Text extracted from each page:
· · · · ·

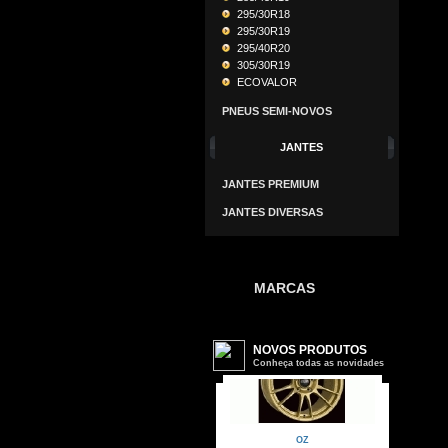
295/30R18
295/30R19
295/40R20
305/30R19
ECOVALOR
PNEUS SEMI-NOVOS
JANTES
JANTES PREMIUM
JANTES DIVERSAS
MARCAS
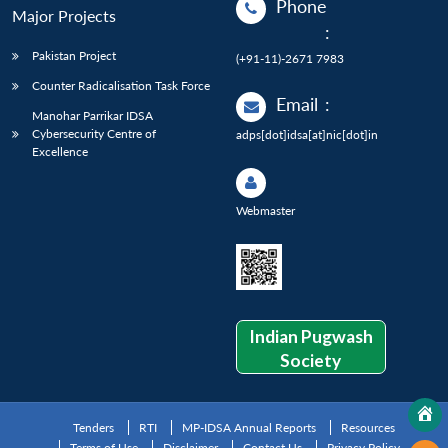
Phone
Major Projects
:
Pakistan Project
(+91-11)-2671 7983
Counter Radicalisation Task Force
Email
:
Manohar Parrikar IDSA
Cybersecurity Centre of
adps[dot]idsa[at]nic[dot]in
Excellence
Webmaster
Indian Pugwash
Society
Tenders
RTI
MP-IDSA Annual Reports
Resources
Terms of Use
Disclaimer
Contact Us
Privacy Policy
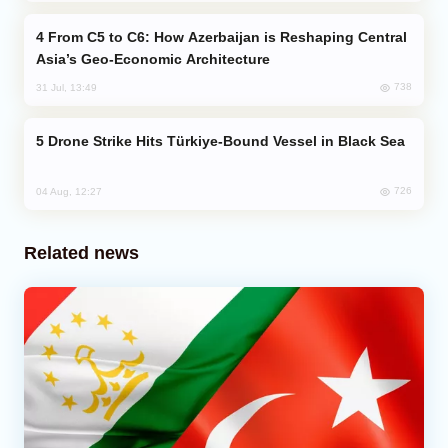
From C5 to C6: How Azerbaijan is Reshaping Central
Asia’s Geo-Economic Architecture
738
31 Jul, 13:49
Drone Strike Hits Türkiye-Bound Vessel in Black Sea
726
04 Aug, 12:27
Related news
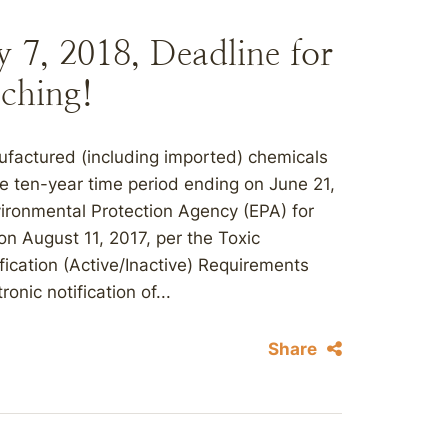
 7, 2018, Deadline for
ching!
ufactured (including imported) chemicals
 ten-year time period ending on June 21,
nvironmental Protection Agency (EPA) for
on August 11, 2017, per the Toxic
ication (Active/Inactive) Requirements
ronic notification of...
Share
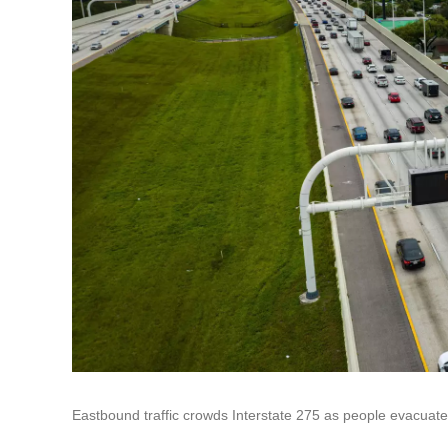
Eastbound traffic crowds Interstate 275 as people evacuate 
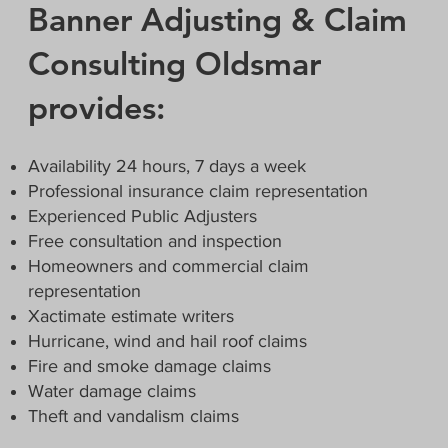
Banner Adjusting & Claim
Consulting Oldsmar
provides:
Availability 24 hours, 7 days a week
Professional insurance claim representation
Experienced Public Adjusters
Free consultation and inspection
Homeowners and commercial claim
representation
Xactimate estimate writers
Hurricane, wind and hail roof claims
Fire and smoke damage claims
Water damage claims
Theft and vandalism claims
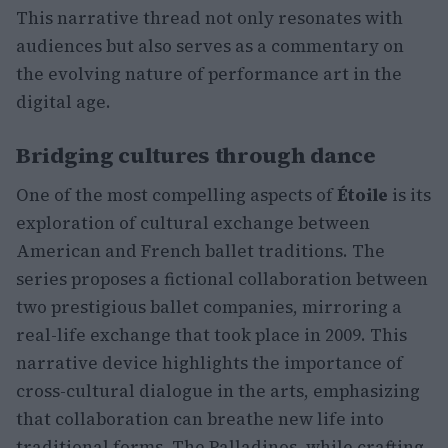
This narrative thread not only resonates with
audiences but also serves as a commentary on
the evolving nature of performance art in the
digital age.
Bridging cultures through dance
One of the most compelling aspects of
Étoile
is its
exploration of cultural exchange between
American and French ballet traditions. The
series proposes a fictional collaboration between
two prestigious ballet companies, mirroring a
real-life exchange that took place in 2009. This
narrative device highlights the importance of
cross-cultural dialogue in the arts, emphasizing
that collaboration can breathe new life into
traditional forms. The Palladinos, while crafting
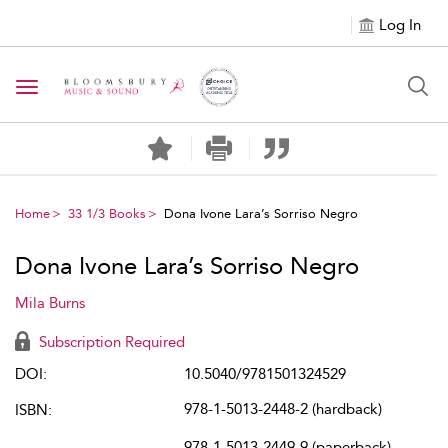
Log In
Toggle navigation
Home
33 1/3 Books
Dona Ivone Lara’s Sorriso Negro
Dona Ivone Lara’s Sorriso Negro
Mila Burns
Subscription Required
DOI:
10.5040/9781501324529
978-1-5013-2448-2 (hardback)
ISBN:
978-1-5013-2449-9 (paperback)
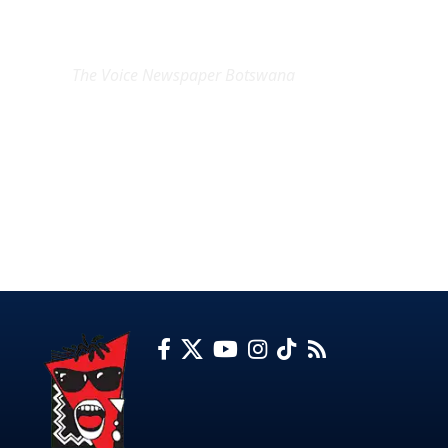
EXCLUSIVE ON
The Voice Newspaper Botswana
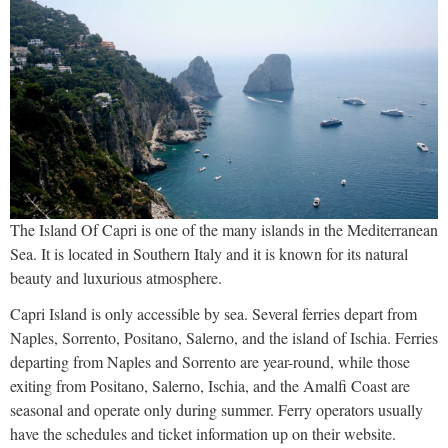
The Island Of Capri is one of the many islands in the Mediterranean
Sea. It is located in Southern Italy and it is known for its natural
beauty and luxurious atmosphere.
Capri Island is only accessible by sea. Several ferries depart from
Naples, Sorrento, Positano, Salerno, and the island of Ischia. Ferries
departing from Naples and Sorrento are year-round, while those
exiting from Positano, Salerno, Ischia, and the Amalfi Coast are
seasonal and operate only during summer. Ferry operators usually
have the schedules and ticket information up on their website.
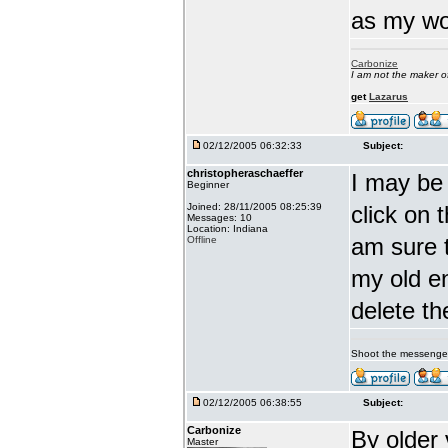
as my wor
Carbonize
I am not the maker 
get
Lazarus
02/12/2005 06:32:33
Subject:
christopheraschaeffer
I may be 
Beginner
Joined: 28/11/2005 08:25:39
click on 
Messages: 10
Location: Indiana
am sure t
Offline
my old en
delete th
Shoot the messenge
02/12/2005 06:38:55
Subject:
Carbonize
By older
Master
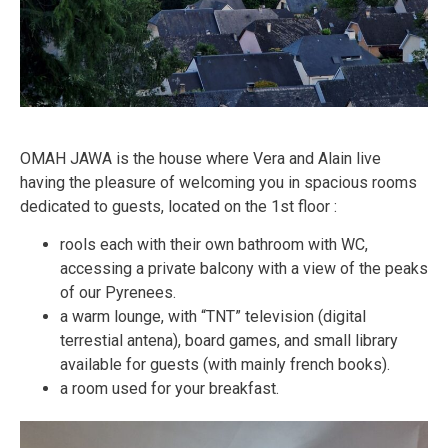
OMAH JAWA is the house where Vera and Alain live
having the pleasure of welcoming you in spacious rooms
dedicated to guests, located on the 1st floor :
rools each with their own bathroom with WC,
accessing a private balcony with a view of the peaks
of our Pyrenees.
a warm lounge, with “TNT” television (digital
terrestial antena), board games, and small library
available for guests (with mainly french books).
a room used for your breakfast.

· · · · ·

- **TASK**: Quote every line of text from the material above word for word, in order, and leave out the pictures.

- **TASK RESPONSE**:
295/30R18
295/30R19
295/40R20
305/30R19
ECOVALOR
PNEUS SEMI-NOVOS
JANTES
JANTES PREMIUM
JANTES DIVERSAS
MARCAS
Phone
Major Projects
:
Pakistan Project
(+91-11)-2671 7983
Counter Radicalisation Task Force
Email
:
Manohar Parrikar IDSA
Cybersecurity Centre of
adps[dot]idsa[at]nic[dot]in
Excellence
Webmaster
Indian Pugwash
Society
Tenders
RTI
MP-IDSA Annual Reports
Resources
Terms of Use
Disclaimer
Contact Us
Privacy Policy
From C5 to C6: How Azerbaijan is Reshaping Central
Asia’s Geo-Economic Architecture
738
31 Jul, 13:49
Drone Strike Hits Türkiye-Bound Vessel in Black Sea
726
04 Aug, 12:27
Related news
 7, 2018, Deadline for
ching!
ufactured (including imported) chemicals
 ten-year time period ending on June 21,
nvironmental Protection Agency (EPA) for
on August 11, 2017, per the Toxic
ication (Active/Inactive) Requirements
ronic notification of...
Share
Eastbound traffic crowds Interstate 275 as people evacuate 
Banner Adjusting & Claim
Consulting Oldsmar
provides:
Availability 24 hours, 7 days a week
Professional insurance claim representation
Experienced Public Adjusters
Free consultation and inspection
Homeowners and commercial claim
representation
Xactimate estimate writers
Hurricane, wind and hail roof claims
Fire and smoke damage claims
Water damage claims
Theft and vandalism claims
This narrative thread not only resonates with
audiences but also serves as a commentary on
the evolving nature of performance art in the
digital age.
Bridging cultures through dance
One of the most compelling aspects of
Étoile
is its
exploration of cultural exchange between
American and French ballet traditions. The
series proposes a fictional collaboration between
two prestigious ballet companies, mirroring a
real-life exchange that took place in 2009. This
narrative device highlights the importance of
cross-cultural dialogue in the arts, emphasizing
that collaboration can breathe new life into
traditional forms. The Palladinos, while crafting
Log In
Toggle navigation
Home
33 1/3 Books
Dona Ivone Lara’s Sorriso Negro
Dona Ivone Lara’s Sorriso Negro
Mila Burns
Subscription Required
DOI:
10.5040/9781501324529
978-1-5013-2448-2 (hardback)
ISBN:
978-1-5013-2449-9 (paperback)
EXCLUSIVE ON
The Voice Newspaper Botswana
The Island Of Capri is one of the many islands in the Mediterranean
Sea. It is located in Southern Italy and it is known for its natural
beauty and luxurious atmosphere.
Capri Island is only accessible by sea. Several ferries depart from
Naples, Sorrento, Positano, Salerno, and the island of Ischia. Ferries
departing from Naples and Sorrento are year-round, while those
exiting from Positano, Salerno, Ischia, and the Amalfi Coast are
seasonal and operate only during summer. Ferry operators usually
have the schedules and ticket information up on their website.
as my wor
Carbonize
I am not the maker 
get
Lazarus
02/12/2005 06:32:33
Subject:
christopheraschaeffer
I may be 
Beginner
Joined: 28/11/2005 08:25:39
click on 
Messages: 10
Location: Indiana
am sure t
Offline
my old en
delete th
Shoot the messenge
02/12/2005 06:38:55
Subject:
Carbonize
By older
Master
OMAH JAWA is the house where Vera and Alain live
having the pleasure of welcoming you in spacious rooms
dedicated to guests, located on the 1st floor :
rools each with their own bathroom with WC,
accessing a private balcony with a view of the peaks
of our Pyrenees.
a warm lounge, with “TNT” television (digital
terrestial antena), board games, and small library
available for guests (with mainly french books).
a room used for your breakfast.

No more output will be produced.